Pumpkins are a great source of vitamins, fiber, minerals, antioxidants, and other nutrients.

They also provide various health benefits, such as lowering blood pressure, reducing cholesterol levels, and improving digestion.

Pumpkins are versatile vegetables that can be eaten raw or cooked. There are different types of pumpkins, and each type has its unique characteristics.

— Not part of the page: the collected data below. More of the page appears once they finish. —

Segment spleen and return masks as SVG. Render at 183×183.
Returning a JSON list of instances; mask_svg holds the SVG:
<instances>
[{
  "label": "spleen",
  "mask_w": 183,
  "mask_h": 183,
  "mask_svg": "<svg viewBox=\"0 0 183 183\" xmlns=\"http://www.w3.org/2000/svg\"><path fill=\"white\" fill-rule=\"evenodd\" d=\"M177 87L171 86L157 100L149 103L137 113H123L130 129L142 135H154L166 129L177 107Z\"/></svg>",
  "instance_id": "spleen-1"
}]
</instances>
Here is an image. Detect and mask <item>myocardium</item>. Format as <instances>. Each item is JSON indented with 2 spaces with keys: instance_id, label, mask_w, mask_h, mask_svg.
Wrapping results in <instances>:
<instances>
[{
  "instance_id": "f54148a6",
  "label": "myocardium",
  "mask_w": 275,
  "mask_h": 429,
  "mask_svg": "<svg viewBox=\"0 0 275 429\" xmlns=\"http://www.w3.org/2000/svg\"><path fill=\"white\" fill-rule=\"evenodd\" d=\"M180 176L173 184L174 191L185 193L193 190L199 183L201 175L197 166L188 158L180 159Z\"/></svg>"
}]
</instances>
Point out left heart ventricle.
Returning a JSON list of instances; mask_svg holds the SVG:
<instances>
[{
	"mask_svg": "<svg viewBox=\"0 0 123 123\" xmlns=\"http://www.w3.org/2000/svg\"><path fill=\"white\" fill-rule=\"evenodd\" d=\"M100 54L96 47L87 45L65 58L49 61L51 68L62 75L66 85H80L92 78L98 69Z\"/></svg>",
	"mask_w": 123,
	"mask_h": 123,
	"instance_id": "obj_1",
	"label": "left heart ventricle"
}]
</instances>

Here are different types of pumpkins you should know.

Table of Contents

Different Types of Pumpkins

1. Pepitas

Pepitas (also known as pepitas) are hulled pumpkin seeds with high protein, fat, iron, magnesium, zinc, and vitamin E content. They’re often used in Mexican dishes like tacos and burritos.

2. Butternut Pumpkin

This pumpkin is orange in color with smooth skin. It tastes like a sweet potato when cooked. Butternut pumpkins have high amounts of vitamin A, which helps protect your eyes from diseases such as cataracts. They’re also rich in potassium, which lowers blood pressure and strengthens muscles.

3. Acorn Pumpkin

Acorn pumpkins grow on trees and have an oval shape. These pumpkins taste similar to butternuts, but they contain more protein than their cousins. The seeds inside acorns make excellent snacks. You can eat them roasted, ground into flour, or even used to make bread.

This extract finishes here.